When I saw his small collection, this quiet, unassuming activity of his – the salvaging of fragments of strangers’ lives, and the manner in which it was done – struck me as delicate and conscious; a kind of identifying of ephemeral threads of human life that was respectful, aware, and also somehow exciting.
They now belonged in a different life and a different context, and I loved the repurposing and retelling of stories that this involved. Is there not a game where you write out a story and then cut up the sentences to rearrange them into something new? I was also reminded of a sort of a three-dimensional exquisite corpse: they had been put next to other initially unrelated objects, and in doing so, something new had been created. At its core, it was akin to privately setting up a still life in a corner of his living room, meant for his eyes only.

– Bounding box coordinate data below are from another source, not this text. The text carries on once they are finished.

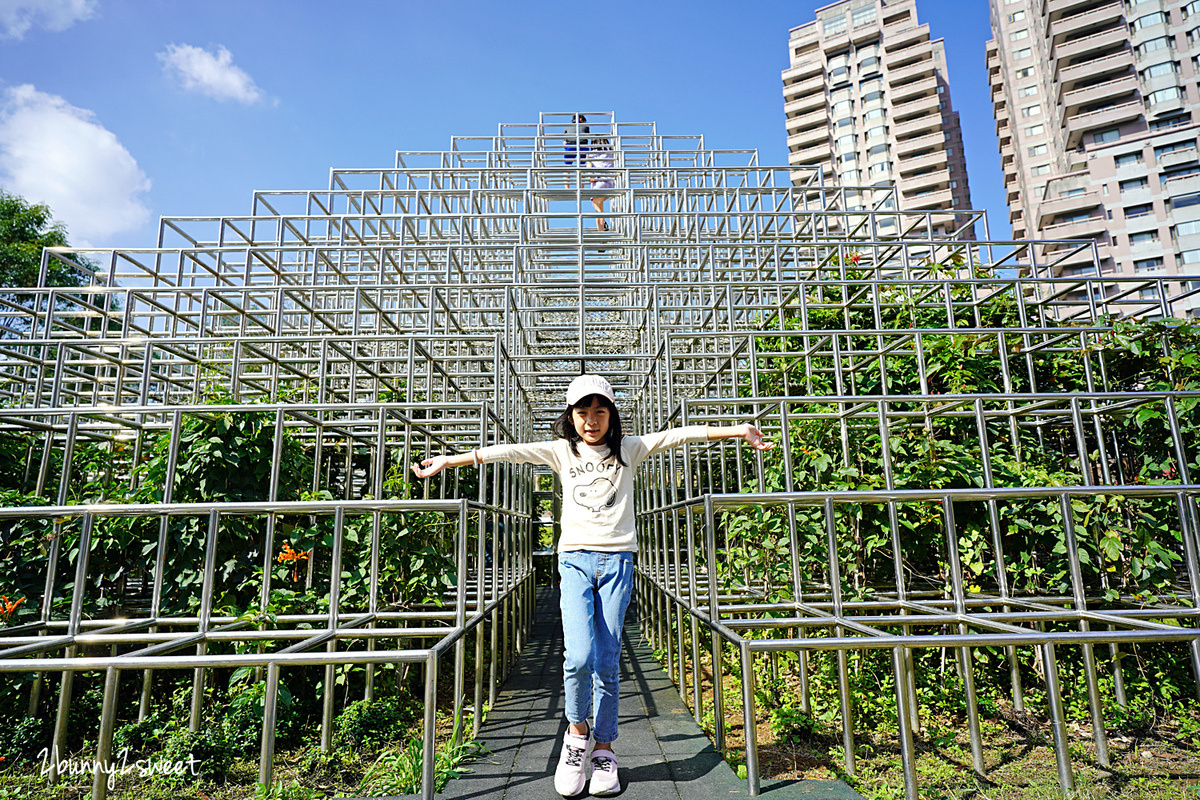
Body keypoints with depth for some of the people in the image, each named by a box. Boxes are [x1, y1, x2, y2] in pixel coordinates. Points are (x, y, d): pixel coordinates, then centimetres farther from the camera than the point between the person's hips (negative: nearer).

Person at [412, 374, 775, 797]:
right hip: (575, 559, 0)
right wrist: (449, 460, 4)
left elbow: (679, 435, 2)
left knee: (607, 664, 2)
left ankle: (603, 751, 21)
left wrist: (737, 430, -3)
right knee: (579, 656, -14)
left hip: (616, 560, 0)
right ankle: (577, 730, 15)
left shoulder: (628, 448, 8)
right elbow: (508, 451, 6)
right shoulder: (561, 451, 10)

When I thought about the different ways in which we collect our various treasures, I was reminded of the intensely private and by all accounts personally peculiar and cripplingly shy Joseph Cornell (1903-1972) and his boxes – wondrously delicate, poetic new universes created out of found objects, which he crafted at his home in the aptly named Utopia Parkway, New York. Olivia Laing writes that, prior to starting his artistic career in the early 1930s, he had already built up
“[…] a vast private museum from his excursions, toting home treasure in the form of rare books, magazines, postcards, playbills, librettos, records and early films. Stranger things, too: shells and rubber balls, crystal swans, compasses, bobbins and corks,”
Later in the article, Laing writes
“[…] he never lost his ability to look and be moved – bowled over, even – by the things he saw, from birds in a tree (“cheery-upping of insistent Robin”), or shifts in the weather, to the marvellous traffic of his dreams and visions.
“Gratitude, acknowledgement & remembrance for something that can so easily get lost”, he wrote in his diary on 27 December 1972, two days before he died of heart failure, inadvertently summing up the abiding genius of his own work.”
Perhaps that last sentence by Cornell in his diary also sums up why I was moved by my friend’s apparently modest activity, and why I stopped to photograph my son’s treasure, which seemed to contain so much more than five small objects, and triggered many ponderings about how we relate to objects, and what we are doing when we choose which ones to keep and make a part of our lives, from early childhood till the end.